This is the best portrait of an artist I've ever seen. I was completely entralled by the film. Because Warhol was both tremendously inventive and horribly cruel, I alternately felt a sense of awe and disgust. Warhol's genius and callousness are both fleshed out. Despite the turbulent content of the film, I was simply exhilerated throughout.
Having watched this excellent film, I feel a greatly enriched appreciation for Warhol's art---a sense of what it said, how it worked, and how it became a cliche. (I was particularly ill-informed about Warhol's films, which were discussed in great detail.)
The Factory--where Warhol worked (but seldom played) and where transvestites, drifters, and creative spirits intermingled--is featured in healthy portions. This locale comes across as one of those rare places in history where the geist of a era is spatially concentrated. Here, in this one extraordinary place of production, Warhol and others fomented art and a vision of a post-Fordist world. This film is essential viewing (like the Weather Underground or Berkeley in the Sixties) for those who want to ingest and comprehend the paradigm shift of the "1960s."

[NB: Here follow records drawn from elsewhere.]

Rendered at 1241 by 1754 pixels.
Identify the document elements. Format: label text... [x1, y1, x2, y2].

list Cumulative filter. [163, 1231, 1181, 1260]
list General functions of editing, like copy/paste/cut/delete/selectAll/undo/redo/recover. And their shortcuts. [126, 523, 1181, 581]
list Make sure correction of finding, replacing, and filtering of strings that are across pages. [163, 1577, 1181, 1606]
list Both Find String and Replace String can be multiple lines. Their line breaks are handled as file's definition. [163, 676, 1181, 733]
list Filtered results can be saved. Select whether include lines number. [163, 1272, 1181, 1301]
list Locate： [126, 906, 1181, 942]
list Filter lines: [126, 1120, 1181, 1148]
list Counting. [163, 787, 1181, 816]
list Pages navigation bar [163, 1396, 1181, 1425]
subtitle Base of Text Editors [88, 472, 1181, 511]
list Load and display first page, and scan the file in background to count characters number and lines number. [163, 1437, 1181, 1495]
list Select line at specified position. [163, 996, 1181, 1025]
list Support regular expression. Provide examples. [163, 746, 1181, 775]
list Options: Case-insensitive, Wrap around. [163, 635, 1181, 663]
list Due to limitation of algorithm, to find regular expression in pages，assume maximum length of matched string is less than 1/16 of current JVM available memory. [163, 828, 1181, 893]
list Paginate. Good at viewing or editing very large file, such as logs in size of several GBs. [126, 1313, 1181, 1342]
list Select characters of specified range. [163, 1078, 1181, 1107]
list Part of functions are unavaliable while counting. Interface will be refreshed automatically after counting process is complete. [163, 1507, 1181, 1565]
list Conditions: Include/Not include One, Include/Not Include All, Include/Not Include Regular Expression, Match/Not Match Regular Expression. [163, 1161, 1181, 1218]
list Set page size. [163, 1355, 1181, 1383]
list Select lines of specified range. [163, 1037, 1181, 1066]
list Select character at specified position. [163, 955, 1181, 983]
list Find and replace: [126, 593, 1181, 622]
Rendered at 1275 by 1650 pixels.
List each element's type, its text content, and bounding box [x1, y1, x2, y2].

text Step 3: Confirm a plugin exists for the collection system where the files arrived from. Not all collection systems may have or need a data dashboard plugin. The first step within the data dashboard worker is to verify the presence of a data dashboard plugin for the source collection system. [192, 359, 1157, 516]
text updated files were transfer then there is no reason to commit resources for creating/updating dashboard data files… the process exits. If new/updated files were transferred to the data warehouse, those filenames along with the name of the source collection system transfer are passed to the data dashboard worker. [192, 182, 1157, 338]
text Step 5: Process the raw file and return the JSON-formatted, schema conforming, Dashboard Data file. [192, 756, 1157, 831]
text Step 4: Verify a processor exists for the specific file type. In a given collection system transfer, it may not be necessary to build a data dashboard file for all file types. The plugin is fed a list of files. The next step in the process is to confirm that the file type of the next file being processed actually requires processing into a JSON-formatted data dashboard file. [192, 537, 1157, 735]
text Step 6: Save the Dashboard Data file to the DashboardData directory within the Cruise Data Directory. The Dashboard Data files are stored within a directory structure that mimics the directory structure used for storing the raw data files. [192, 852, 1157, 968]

Warhol's cruel indifference to the self-destruction of those around him is critically revealed. While some in the Factory drank and drugged themselves to death, Warhol passively watches, always remaining cool, detached, and voyeuristic.
The attempted homicide on Warhol, his commercialism, and his later years are all mentioned. I would fault the film for not showing Warhol speak on film more often, for not really considering his cooptation by capitalism, and for skipping over his influence in art and in popular society.
I must admit though, that the film is brilliantly executed, and well worth your time and nickel.